Potato Bread Rolls

Eat these buttery little rolls warm from the oven with honey for breakfast or with cheese and soup for lunch.

Ingredients

  • 7 oz (200 g) warm, mashed potatoes
  • ½ pint (275 ml) milk
  • 1 lb 6 oz (625 g) plain flour
  • 2 teaspoons salt
  • 2 teaspoons sugar
  • 1 sachet fast-action yeast
  • 8 oz (225 g) butter, melted
  • Beaten egg
  • Poppy seeds (optional)

Method

If you have a food processor, the preparation of these rolls is simple – all the hard work is done by the machine.

Scald the milk, allow it to cool until lukewarm.

Sift the flour and salt into the potato, stir in the sugar and then sprinkle with the yeast.

Pour in the lukewarm milk and the melted butter and stir or process until the dough is formed. Knead until silky and elastic, then put into a clean bowl, cover with cling film or a cloth and leave in a warm place to rise until the mixture has nearly tripled in volume.

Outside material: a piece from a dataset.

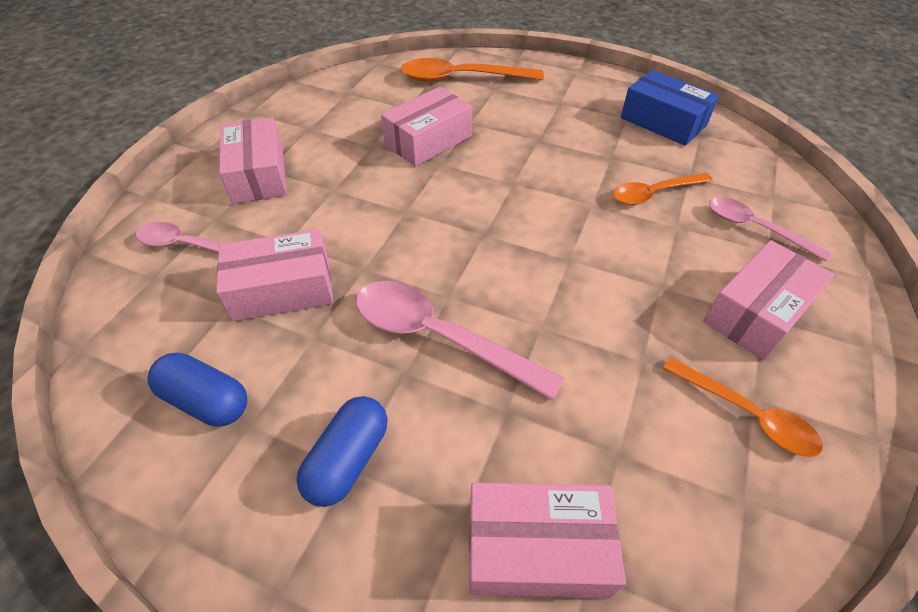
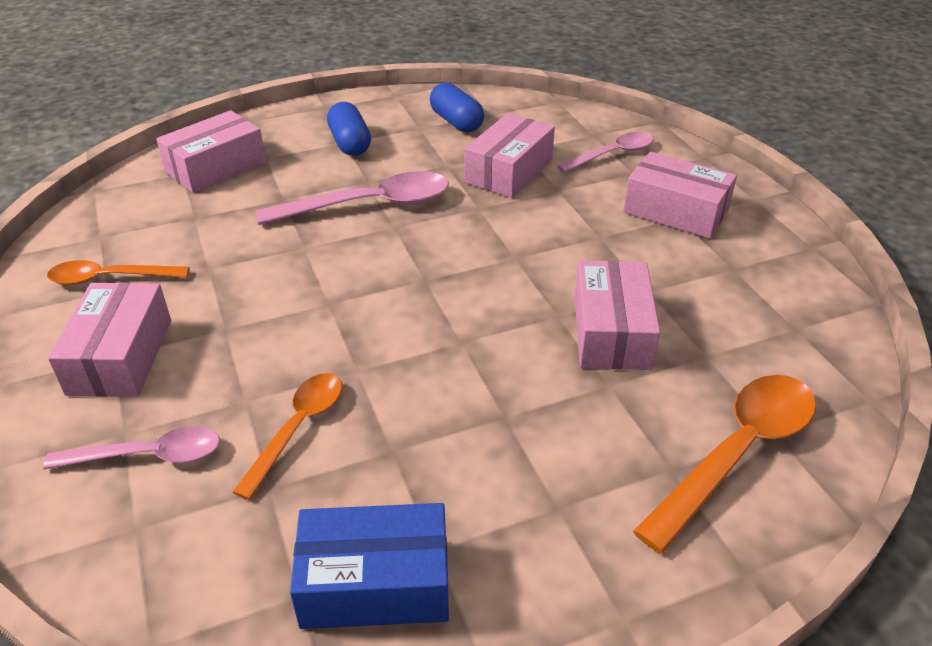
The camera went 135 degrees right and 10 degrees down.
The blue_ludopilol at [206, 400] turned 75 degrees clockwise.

Knock back the dough and with floured hands make into about 16 little rolls. Place on a greased baking sheet, leave to rise for another half hour, then paint with the beaten egg and the poppy seeds and bake at gas mark 6/400°F/200°C for about 15–20 minutes until lightly browned.

In 1937 Captain D. J. Jones, in his steamer Marie Llewellyn that was loaded with potatoes, tried to run General Franco’s blockade off the Spanish coast. He was prevented by a British warship and became known as ‘Potato’ Jones.